» **Information given**
********
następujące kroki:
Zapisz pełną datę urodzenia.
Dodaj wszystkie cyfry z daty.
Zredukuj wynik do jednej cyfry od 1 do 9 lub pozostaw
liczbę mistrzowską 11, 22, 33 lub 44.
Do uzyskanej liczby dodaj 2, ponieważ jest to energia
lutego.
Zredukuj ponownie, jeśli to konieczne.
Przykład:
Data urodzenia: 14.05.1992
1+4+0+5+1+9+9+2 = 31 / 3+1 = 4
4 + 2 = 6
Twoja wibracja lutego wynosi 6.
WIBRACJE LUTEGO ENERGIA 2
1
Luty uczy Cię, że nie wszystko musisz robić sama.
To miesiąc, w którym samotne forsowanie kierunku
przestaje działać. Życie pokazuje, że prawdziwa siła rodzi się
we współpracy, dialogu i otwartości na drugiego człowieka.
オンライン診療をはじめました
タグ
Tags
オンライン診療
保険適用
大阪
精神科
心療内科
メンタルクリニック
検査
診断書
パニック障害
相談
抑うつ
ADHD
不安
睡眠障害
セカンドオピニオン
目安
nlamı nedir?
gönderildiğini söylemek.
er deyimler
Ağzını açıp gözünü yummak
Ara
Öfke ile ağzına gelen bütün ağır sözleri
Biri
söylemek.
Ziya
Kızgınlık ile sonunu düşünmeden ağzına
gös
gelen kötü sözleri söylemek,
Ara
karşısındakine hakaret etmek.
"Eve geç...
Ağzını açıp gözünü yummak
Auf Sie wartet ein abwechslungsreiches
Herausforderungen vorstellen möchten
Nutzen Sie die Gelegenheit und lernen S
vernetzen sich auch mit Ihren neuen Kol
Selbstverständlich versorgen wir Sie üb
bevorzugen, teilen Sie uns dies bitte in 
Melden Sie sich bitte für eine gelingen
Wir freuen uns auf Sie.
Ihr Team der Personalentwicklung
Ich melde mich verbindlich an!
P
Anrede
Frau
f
********
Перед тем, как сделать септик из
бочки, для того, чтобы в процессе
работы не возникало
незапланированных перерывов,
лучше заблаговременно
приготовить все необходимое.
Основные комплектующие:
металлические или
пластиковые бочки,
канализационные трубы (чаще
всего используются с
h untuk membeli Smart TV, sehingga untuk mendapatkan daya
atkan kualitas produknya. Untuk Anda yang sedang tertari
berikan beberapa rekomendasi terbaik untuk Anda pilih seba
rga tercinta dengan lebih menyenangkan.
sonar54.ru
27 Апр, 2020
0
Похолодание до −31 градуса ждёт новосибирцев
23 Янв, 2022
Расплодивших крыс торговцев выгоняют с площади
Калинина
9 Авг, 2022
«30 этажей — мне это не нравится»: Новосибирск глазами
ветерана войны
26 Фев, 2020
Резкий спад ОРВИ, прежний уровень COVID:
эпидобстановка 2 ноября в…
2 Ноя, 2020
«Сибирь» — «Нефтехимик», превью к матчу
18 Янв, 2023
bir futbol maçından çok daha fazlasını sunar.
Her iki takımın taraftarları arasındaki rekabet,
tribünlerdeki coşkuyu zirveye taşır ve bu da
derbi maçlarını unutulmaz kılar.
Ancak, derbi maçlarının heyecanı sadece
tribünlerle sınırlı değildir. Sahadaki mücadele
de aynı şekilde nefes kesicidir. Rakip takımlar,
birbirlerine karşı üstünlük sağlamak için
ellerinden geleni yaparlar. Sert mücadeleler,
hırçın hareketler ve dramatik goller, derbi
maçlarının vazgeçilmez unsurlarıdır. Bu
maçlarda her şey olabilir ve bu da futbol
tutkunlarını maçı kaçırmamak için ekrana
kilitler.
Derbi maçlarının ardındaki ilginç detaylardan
********
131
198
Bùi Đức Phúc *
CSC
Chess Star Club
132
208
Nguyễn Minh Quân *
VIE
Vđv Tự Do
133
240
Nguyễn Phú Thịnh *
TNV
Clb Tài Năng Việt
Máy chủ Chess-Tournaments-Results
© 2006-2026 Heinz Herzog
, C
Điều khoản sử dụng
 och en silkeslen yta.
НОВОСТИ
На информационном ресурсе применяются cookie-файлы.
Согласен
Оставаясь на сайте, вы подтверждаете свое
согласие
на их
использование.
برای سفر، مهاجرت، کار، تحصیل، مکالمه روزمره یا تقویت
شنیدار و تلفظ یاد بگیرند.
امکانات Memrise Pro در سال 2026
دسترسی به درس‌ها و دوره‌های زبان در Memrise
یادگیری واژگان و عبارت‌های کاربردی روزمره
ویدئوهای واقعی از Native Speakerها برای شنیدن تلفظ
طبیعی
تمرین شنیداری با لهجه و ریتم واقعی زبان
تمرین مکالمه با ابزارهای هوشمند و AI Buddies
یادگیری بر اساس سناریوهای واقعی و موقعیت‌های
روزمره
********
» **Exercise goal**
Please make an exact copy of the lines above from the line with "ellerinden geleni yaparlar." through the line with "Derbi maçlarının ardındaki ilginç detaylardan", both ends included.

» **Answer to the problem**
ellerinden geleni yaparlar. Sert mücadeleler,
hırçın hareketler ve dramatik goller, derbi
maçlarının vazgeçilmez unsurlarıdır. Bu
maçlarda her şey olabilir ve bu da futbol
tutkunlarını maçı kaçırmamak için ekrana
kilitler.
Derbi maçlarının ardındaki ilginç detaylardan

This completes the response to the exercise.